While there hasn’t been much news around directory services in the last decade, we see new momentum in this area, driven by two challenges and both related to the “hyberconnected” enterprise that has to manage identities of consumer, things, devices etc. and their relationships.
One challenge is performance. Managing some thousand employees or even tens of thousands or a few hundred thousand is fairly different from managing tens of millions of customers, billions of things, or all the related devices. There have been some large deployments particularly in the consumer space, but right now this is moving from a specialized use case in few industries towards a standardized requirement of virtually any industry. Vendors propose various answers to that challenge. HDAP (Hadoop + LDAP), Cloud Directory Services, or just larger deployments of their COTS products. But what does it really need?
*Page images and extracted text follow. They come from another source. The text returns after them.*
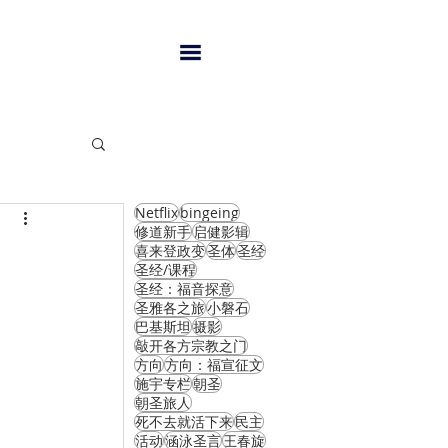
Netflix
bingeing
闻
修道新手
启健影辑
喜来登政变
圣体
圣经
圣经/课程
圣经：福音探意
圣雅各之旅
小磐石
巴基斯坦
摄影
敲开各方宗教之门
方向
方向：福宣征文
施宇专栏
朝圣
朝圣旅人
死不去就活下来
民主
活动
涵泳圣言
王春旋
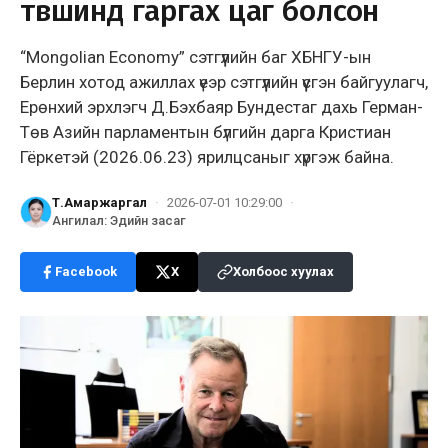
түвшинд гаргах цаг болсон
“Mongolian Economy” сэтгүүлийн баг ХБНГУ-ын
Берлин хотод ажиллах үеэр сэтгүүлийн үүсгэн байгуулагч,
Ерөнхий эрхлэгч Д.Бэхбаяр Бундестаг дахь Герман-
Төв Азийн парламентын бүлгийн дарга Кристиан
Гёркетэй (2026.06.23) ярилцсаныг хүргэж байна.
Т.Амаржаргал
·
2026-07-01 10:29:00
·
Ангилал
:
Эдийн засаг
Facebook
X
Холбоос хуулах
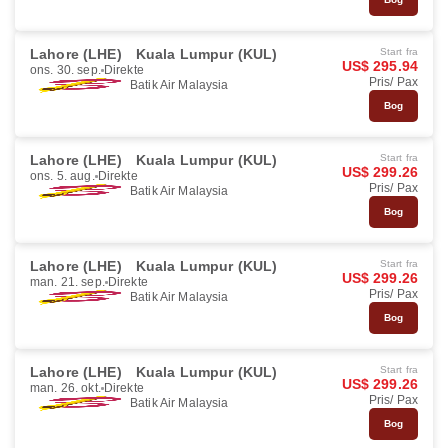
Lahore (LHE)
Kuala Lumpur (KUL)
Start fra
US$ 295.94
ons. 30. sep.
Direkte
Pris/ Pax
Batik Air Malaysia
Bog
Lahore (LHE)
Kuala Lumpur (KUL)
Start fra
US$ 299.26
ons. 5. aug.
Direkte
Pris/ Pax
Batik Air Malaysia
Bog
Lahore (LHE)
Kuala Lumpur (KUL)
Start fra
US$ 299.26
man. 21. sep.
Direkte
Pris/ Pax
Batik Air Malaysia
Bog
Lahore (LHE)
Kuala Lumpur (KUL)
Start fra
US$ 299.26
man. 26. okt.
Direkte
Pris/ Pax
Batik Air Malaysia
Bog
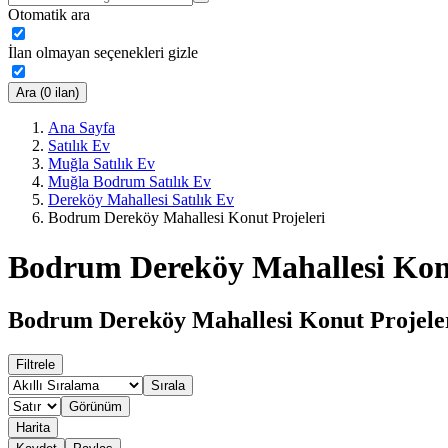
Otomatik ara
İlan olmayan seçenekleri gizle
Ara (0 ilan)
Ana Sayfa
Satılık Ev
Muğla Satılık Ev
Muğla Bodrum Satılık Ev
Dereköy Mahallesi Satılık Ev
Bodrum Dereköy Mahallesi Konut Projeleri
Bodrum Dereköy Mahallesi Konu
Bodrum Dereköy Mahallesi Konut Projeler
Filtrele
Sırala
Görünüm
Harita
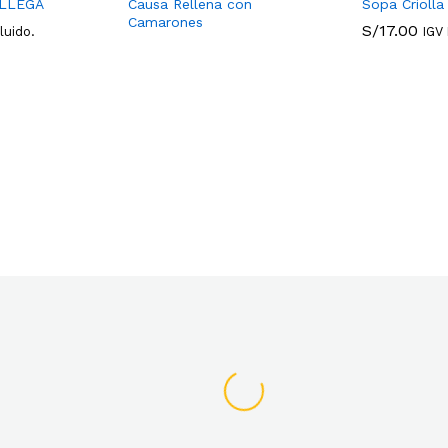
ALLEGA
Causa Rellena con
Sopa Criolla
Camarones
S/
17.00
luido.
IGV 
S/
17.00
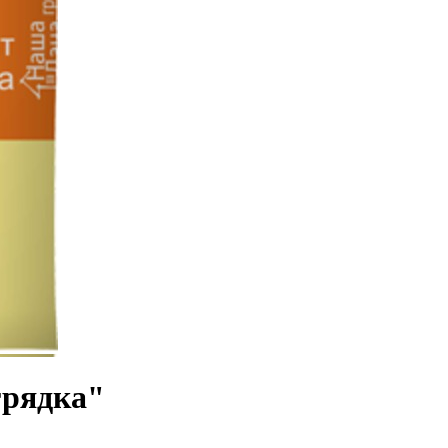
грядка"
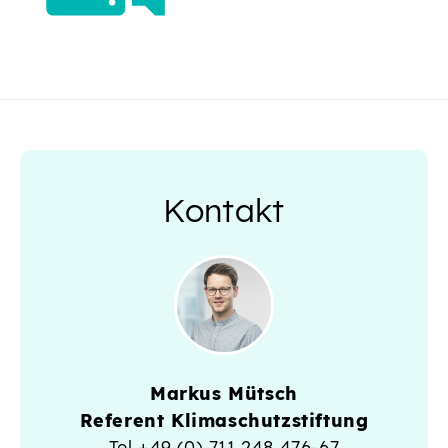
Kontakt
Markus Mütsch
Referent Klimaschutzstiftung
Tel
+49 (0) 711 248 476-67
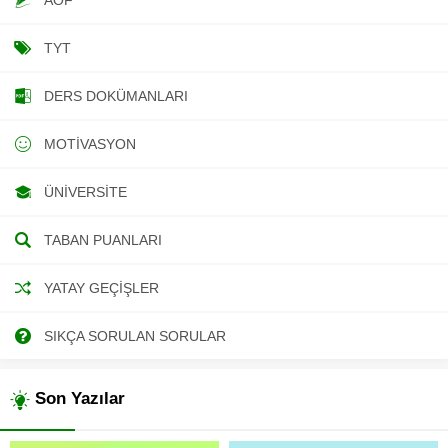
TYT
DERS DOKÜMANLARI
MOTIVASYON
ÜNIVERSITE
TABAN PUANLARI
YATAY GEÇIŞLER
SIKÇA SORULAN SORULAR
Son Yazılar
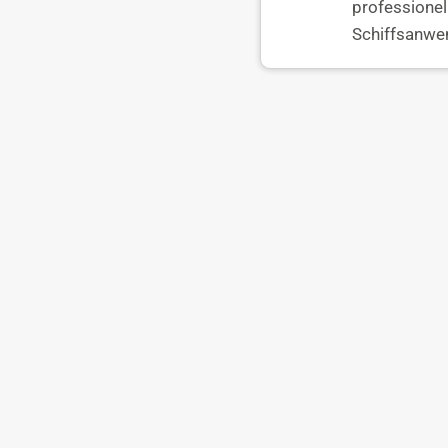
professionel
Schiffsanwe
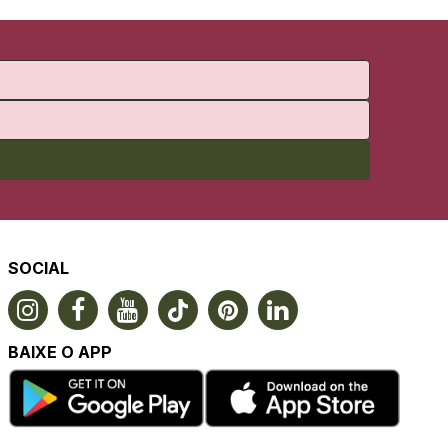
SOCIAL
BAIXE O APP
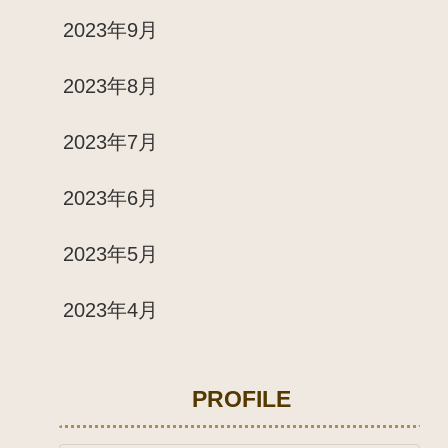
2023年9月
2023年8月
2023年7月
2023年6月
2023年5月
2023年4月
PROFILE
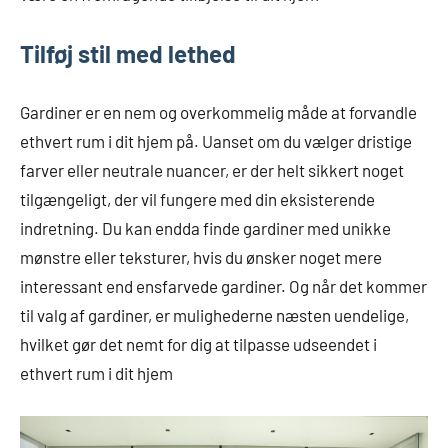
Tilføj stil med lethed
Gardiner er en nem og overkommelig måde at forvandle
ethvert rum i dit hjem på. Uanset om du vælger dristige
farver eller neutrale nuancer, er der helt sikkert noget
tilgængeligt, der vil fungere med din eksisterende
indretning. Du kan endda finde gardiner med unikke
mønstre eller teksturer, hvis du ønsker noget mere
interessant end ensfarvede gardiner. Og når det kommer
til valg af gardiner, er mulighederne næsten uendelige,
hvilket gør det nemt for dig at tilpasse udseendet i
ethvert rum i dit hjem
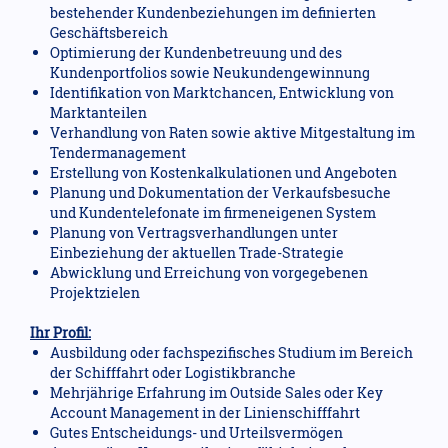
bestehender Kundenbeziehungen im definierten
Geschäftsbereich
Optimierung der Kundenbetreuung und des
Kundenportfolios sowie Neukundengewinnung
Identifikation von Marktchancen, Entwicklung von
Marktanteilen
Verhandlung von Raten sowie aktive Mitgestaltung im
Tendermanagement
Erstellung von Kostenkalkulationen und Angeboten
Planung und Dokumentation der Verkaufsbesuche
und Kundentelefonate im firmeneigenen System
Planung von Vertragsverhandlungen unter
Einbeziehung der aktuellen Trade-Strategie
Abwicklung und Erreichung von vorgegebenen
Projektzielen
Ihr Profil:
Ausbildung oder fachspezifisches Studium im Bereich
der Schifffahrt oder Logistikbranche
Mehrjährige Erfahrung im Outside Sales oder Key
Account Management in der Linienschifffahrt
Gutes Entscheidungs- und Urteilsvermögen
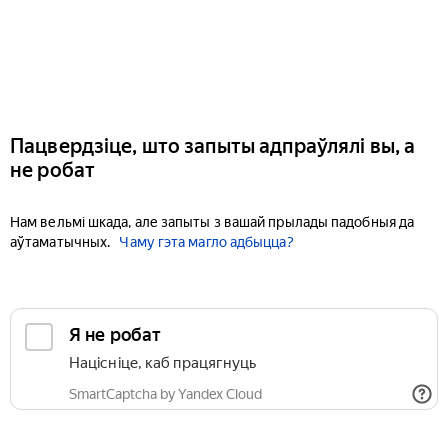
Пацвердзіце, што запыты адпраўлялі вы, а
не робат
Нам вельмі шкада, але запыты з вашай прылады падобныя да
аўтаматычных.
Чаму гэта магло адбыцца?
Я не робат
Націсніце, каб працягнуць
SmartCaptcha by Yandex Cloud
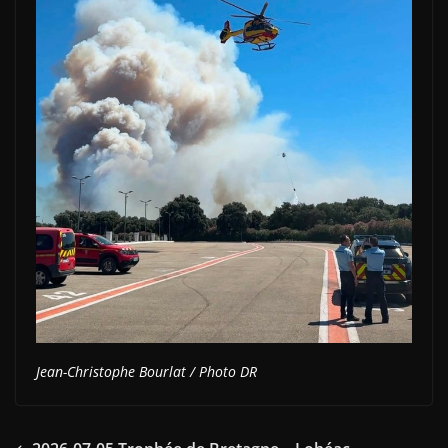
Jean-Christophe Bourlat
/ Photo DR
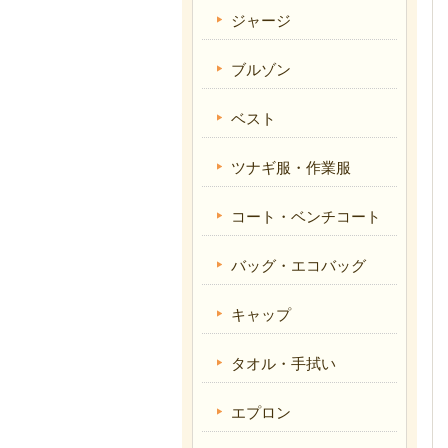
ジャージ
ブルゾン
ベスト
ツナギ服・作業服
コート・ベンチコート
バッグ・エコバッグ
キャップ
タオル・手拭い
エプロン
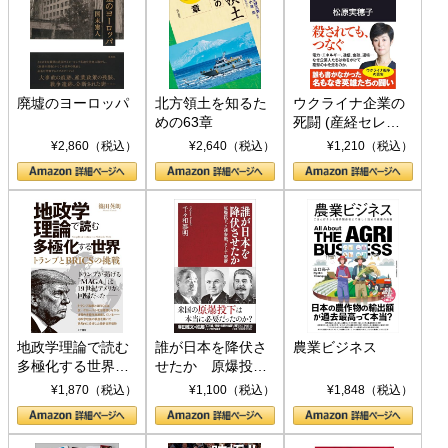
廃墟のヨーロッパ
北方領土を知るた
ウクライナ企業の
めの63章
死闘 (産経セレク
ト S 039)
¥2,860（税込）
¥2,640（税込）
¥1,210（税込）
地政学理論で読む
誰が日本を降伏さ
農業ビジネス
多極化する世界：
せたか 原爆投
トランプとBRICS
下、ソ連参戦、そ
¥1,870（税込）
¥1,100（税込）
¥1,848（税込）
の挑戦
して聖断 (PHP新
書)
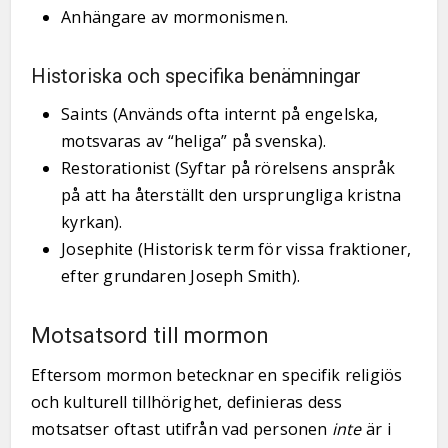
Anhängare av mormonismen.
Historiska och specifika benämningar
Saints (Används ofta internt på engelska,
motsvaras av “heliga” på svenska).
Restorationist (Syftar på rörelsens anspråk
på att ha återställt den ursprungliga kristna
kyrkan).
Josephite (Historisk term för vissa fraktioner,
efter grundaren Joseph Smith).
Motsatsord till mormon
Eftersom mormon betecknar en specifik religiös
och kulturell tillhörighet, definieras dess
motsatser oftast utifrån vad personen
inte
är i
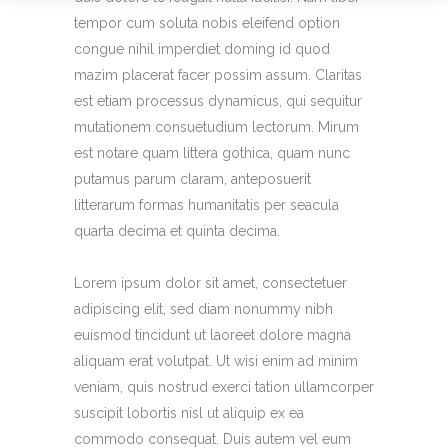
tempor cum soluta nobis eleifend option
congue nihil imperdiet doming id quod
mazim placerat facer possim assum. Claritas
est etiam processus dynamicus, qui sequitur
mutationem consuetudium lectorum. Mirum
est notare quam littera gothica, quam nunc
putamus parum claram, anteposuerit
litterarum formas humanitatis per seacula
quarta decima et quinta decima.
Lorem ipsum dolor sit amet, consectetuer
adipiscing elit, sed diam nonummy nibh
euismod tincidunt ut laoreet dolore magna
aliquam erat volutpat. Ut wisi enim ad minim
veniam, quis nostrud exerci tation ullamcorper
suscipit lobortis nisl ut aliquip ex ea
commodo consequat. Duis autem vel eum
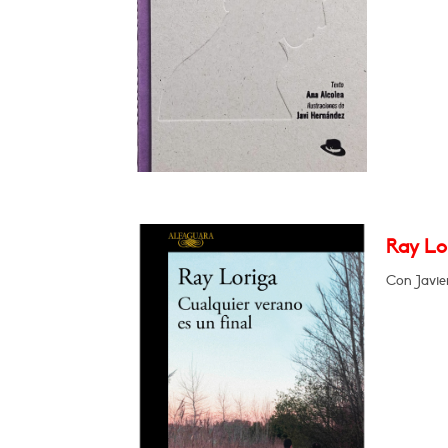
Ray Lor
Con Javie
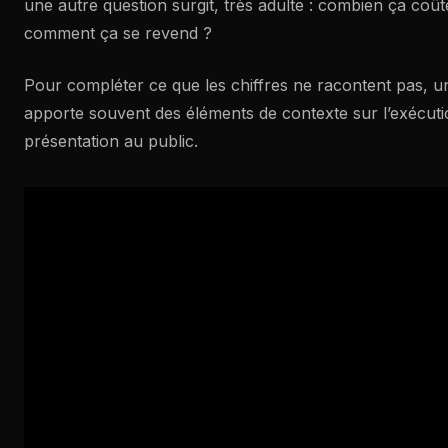
une autre question surgit, très adulte : combien ça coût
comment ça se revend ?
Pour compléter ce que les chiffres ne racontent pas, 
apporte souvent des éléments de contexte sur l’exécution
présentation au public.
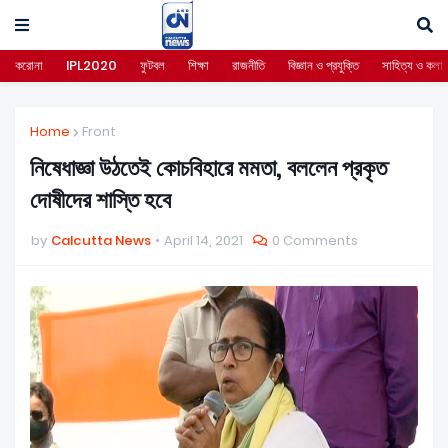
করোনা
IPL2020
ফুটবল
শিক্ষা
রাজনীতি
বিজ্ঞান ও প্রযুক্তি
সাহিত্য ও কলা
Home
Front
নিষেধাজ্ঞা উঠতেই কোচবিহারে মমতা, বললেন প্রকৃত
দোষীদের শাস্তি হবে
by
Calcutta News
April 14, 2021
0 Comments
The other challenge are data models. LDAP, being derived from X.500 DAP, has its roots in phone directories. It has a rather inflexible data model. When looking at the broad variety of identities to manage, beyond humans, and theire complex relationships, the question arises whether the LDAP data model is good enough for the future. Some vendors already decided against LDAP as the core of their directory data model. But what does it really need?
In this panel, both the challenge of performance and of data models will be discussed in depth. Is LDAP still the future or do we need something different? Will there be new REST-based standards or will we end up with proprietary approaches?